The full range of architectural concerns, where the language of space, time and depth shape worlds and animate built-forms are all pervasive processes. These are important and exciting holistic moments. It is a real pity to split them up along a linear representation of time. What would a practice of architecture and urban design that is not projecting ‘the future’ look like? One which is rooted in the present, rather than in a nostalgic notion of the past, or a wonder of the future, even though it may be inspired from and powered by those fantasies? The notion of ‘recognition’ provides an important clue. Forms would not simply be projected out of nowhere, but are based on the recognition of processes at work in the production of places (economic, cultural, political). ‘Form follows recognition’ is the tagline of our current exhibition at the House of Architecture in Graz. In our introduction to the exhibition we explain that: The process of recognition involves a reorientation of our gaze, and the way we interpret and deal with the world around us. It is about framing the reality in a way that allows us, and everyone else, to become legitimate actors. It is about the acceptance of our world as an unfinished and imperfect, collective work in process. And taking part in that process.

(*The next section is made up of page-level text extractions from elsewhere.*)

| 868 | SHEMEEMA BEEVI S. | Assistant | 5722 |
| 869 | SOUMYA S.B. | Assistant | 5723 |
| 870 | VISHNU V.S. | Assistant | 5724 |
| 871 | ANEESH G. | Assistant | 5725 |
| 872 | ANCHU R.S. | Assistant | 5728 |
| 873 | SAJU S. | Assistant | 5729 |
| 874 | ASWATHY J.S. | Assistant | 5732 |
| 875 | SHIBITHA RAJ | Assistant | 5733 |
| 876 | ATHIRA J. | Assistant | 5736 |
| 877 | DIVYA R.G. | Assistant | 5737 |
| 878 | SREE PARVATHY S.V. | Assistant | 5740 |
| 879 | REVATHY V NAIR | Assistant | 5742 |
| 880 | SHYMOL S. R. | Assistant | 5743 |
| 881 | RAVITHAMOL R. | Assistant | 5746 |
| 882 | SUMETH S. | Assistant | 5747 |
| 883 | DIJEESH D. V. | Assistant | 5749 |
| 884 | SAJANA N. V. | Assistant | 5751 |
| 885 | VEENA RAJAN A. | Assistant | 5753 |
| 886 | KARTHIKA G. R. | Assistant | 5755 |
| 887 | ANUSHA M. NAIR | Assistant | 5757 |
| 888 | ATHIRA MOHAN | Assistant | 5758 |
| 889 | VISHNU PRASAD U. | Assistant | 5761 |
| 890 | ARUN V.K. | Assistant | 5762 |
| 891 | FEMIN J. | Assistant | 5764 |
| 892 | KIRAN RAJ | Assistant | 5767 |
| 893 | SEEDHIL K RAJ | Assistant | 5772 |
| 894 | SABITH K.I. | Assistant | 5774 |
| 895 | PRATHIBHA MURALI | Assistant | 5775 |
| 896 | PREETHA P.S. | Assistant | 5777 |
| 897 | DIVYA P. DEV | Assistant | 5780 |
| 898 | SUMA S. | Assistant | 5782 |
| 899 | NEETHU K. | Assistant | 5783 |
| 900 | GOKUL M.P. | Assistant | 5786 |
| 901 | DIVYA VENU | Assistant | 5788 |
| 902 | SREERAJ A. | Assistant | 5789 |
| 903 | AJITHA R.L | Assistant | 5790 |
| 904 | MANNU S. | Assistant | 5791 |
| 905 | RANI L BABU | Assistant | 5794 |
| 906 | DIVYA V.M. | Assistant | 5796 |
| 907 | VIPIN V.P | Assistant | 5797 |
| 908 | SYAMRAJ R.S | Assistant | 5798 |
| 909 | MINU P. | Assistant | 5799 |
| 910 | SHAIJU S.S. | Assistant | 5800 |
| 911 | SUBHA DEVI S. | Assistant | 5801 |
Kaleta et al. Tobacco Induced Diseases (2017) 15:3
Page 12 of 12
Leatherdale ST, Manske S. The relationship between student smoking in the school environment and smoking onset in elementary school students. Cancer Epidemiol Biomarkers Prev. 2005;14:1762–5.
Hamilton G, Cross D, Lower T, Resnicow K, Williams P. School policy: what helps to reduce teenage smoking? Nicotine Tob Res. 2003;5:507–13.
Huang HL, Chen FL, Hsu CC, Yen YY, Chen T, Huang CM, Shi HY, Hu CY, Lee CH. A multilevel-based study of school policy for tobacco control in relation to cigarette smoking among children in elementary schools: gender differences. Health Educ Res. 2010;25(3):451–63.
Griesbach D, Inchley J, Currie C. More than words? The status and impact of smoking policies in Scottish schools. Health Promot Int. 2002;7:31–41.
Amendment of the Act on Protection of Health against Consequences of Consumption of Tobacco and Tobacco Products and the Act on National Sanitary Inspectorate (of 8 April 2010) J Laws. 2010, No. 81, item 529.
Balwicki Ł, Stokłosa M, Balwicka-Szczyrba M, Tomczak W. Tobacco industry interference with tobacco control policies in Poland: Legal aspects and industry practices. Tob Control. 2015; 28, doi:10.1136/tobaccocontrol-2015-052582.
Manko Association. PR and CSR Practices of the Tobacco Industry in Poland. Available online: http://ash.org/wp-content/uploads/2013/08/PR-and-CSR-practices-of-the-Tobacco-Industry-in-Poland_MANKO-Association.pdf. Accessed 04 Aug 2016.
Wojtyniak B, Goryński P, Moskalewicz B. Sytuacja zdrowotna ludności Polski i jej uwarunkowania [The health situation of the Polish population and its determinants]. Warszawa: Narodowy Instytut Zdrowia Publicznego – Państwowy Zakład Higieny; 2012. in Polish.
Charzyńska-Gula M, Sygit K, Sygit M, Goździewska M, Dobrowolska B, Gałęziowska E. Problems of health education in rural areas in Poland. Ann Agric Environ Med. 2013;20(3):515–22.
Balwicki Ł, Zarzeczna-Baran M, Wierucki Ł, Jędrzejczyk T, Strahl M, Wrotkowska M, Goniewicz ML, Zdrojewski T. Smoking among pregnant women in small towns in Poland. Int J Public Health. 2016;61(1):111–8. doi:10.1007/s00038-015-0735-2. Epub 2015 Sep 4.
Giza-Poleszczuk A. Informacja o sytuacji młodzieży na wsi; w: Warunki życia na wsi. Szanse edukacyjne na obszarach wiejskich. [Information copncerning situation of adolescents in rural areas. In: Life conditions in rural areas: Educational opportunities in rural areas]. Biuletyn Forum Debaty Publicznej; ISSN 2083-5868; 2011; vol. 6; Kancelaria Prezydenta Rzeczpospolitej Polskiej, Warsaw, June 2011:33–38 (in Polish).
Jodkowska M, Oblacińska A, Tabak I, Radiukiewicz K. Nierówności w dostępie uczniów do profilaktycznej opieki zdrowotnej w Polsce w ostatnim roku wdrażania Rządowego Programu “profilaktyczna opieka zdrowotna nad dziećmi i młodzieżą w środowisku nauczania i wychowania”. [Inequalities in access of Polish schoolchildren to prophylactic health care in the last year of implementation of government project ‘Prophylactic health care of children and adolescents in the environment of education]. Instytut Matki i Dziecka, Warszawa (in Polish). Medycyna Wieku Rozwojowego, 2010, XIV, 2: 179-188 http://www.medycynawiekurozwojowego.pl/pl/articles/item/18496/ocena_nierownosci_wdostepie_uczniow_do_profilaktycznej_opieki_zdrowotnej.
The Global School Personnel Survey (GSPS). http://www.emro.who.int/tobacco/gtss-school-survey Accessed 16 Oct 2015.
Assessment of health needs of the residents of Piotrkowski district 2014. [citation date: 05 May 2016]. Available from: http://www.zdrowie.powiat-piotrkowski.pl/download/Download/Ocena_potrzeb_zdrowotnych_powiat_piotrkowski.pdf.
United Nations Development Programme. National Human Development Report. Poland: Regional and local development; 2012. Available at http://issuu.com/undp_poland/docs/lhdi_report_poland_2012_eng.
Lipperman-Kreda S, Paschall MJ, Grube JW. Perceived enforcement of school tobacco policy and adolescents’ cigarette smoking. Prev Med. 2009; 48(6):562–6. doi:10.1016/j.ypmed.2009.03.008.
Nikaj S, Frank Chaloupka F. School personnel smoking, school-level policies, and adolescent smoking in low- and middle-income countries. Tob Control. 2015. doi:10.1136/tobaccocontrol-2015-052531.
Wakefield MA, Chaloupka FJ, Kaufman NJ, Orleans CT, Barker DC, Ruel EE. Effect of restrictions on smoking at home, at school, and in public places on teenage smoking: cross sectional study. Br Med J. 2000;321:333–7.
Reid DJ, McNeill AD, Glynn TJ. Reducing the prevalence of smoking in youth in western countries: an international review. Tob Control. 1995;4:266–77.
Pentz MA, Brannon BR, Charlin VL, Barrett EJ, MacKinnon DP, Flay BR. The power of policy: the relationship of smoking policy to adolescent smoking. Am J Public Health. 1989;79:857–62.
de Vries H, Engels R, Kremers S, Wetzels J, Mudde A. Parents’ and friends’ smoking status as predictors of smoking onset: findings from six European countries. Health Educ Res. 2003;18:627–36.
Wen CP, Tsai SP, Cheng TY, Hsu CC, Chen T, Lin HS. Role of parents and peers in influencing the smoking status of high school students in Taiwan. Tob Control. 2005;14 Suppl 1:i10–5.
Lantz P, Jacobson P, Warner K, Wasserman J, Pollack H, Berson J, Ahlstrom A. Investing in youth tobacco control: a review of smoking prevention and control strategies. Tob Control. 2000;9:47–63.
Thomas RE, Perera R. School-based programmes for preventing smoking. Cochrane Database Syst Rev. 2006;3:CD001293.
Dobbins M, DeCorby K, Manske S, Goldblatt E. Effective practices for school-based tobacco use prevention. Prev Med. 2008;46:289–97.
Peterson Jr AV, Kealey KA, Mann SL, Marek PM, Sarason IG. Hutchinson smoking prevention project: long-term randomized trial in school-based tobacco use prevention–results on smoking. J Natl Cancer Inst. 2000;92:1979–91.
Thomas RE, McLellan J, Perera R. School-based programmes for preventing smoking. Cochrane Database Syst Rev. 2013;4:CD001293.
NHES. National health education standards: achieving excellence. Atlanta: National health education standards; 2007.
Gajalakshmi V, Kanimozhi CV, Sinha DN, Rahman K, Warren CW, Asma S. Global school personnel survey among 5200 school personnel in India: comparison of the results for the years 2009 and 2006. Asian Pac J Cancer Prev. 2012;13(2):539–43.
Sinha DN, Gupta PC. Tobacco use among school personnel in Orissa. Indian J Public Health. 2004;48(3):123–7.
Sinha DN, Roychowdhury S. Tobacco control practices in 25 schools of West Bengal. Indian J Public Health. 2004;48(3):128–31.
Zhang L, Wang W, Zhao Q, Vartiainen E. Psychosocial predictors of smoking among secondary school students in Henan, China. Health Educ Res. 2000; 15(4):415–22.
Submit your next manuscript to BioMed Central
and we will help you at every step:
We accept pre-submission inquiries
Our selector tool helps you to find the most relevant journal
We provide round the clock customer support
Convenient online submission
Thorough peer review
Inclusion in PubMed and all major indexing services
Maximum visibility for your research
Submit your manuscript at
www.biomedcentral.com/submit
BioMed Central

According to Amitav Ghosh, “Recognition is famously a passage from ignorance to knowledge... The knowledge that results from recognition ... is not of the same kind as the discovery of something new: it arises rather from a renewed reckoning with a potentiality that lies within oneself.” (The Great Derangement, 2016, pp: 5-7). The act of recognition thus involves the establishment of a relationship between the subject and the object – which may be almost fusional. It is not a passive observation but an active engagement with the present and the potential that it embodies. Pre-cognitive forms of intuition and creativity thus have a central role to play in the act of recognition.

In another exhibition, currently showing at the Maxxi in Rome, we show wood, steel and acrylic models of ‘dream tool-houses’ designed by artisans in Dharavi, Mumbai, with the help of the urbz team. A tool-house is a typology that is very typical of unplanned settlements such as Dharavi, but which is also pervasive throughout Asia – from India to China and Japan. It merges residential functions with productive functions, thus optimising the use of space in dense neighbourhoods.

The tool-house models we produced with local actors in Dharavi are fictional and idealised representations of the reality they live in. They represent a potential that is at once hopeful and pragmatic, which draws on local skills and responds to local needs better than any utopian urban design for the future of Dharavi ever could.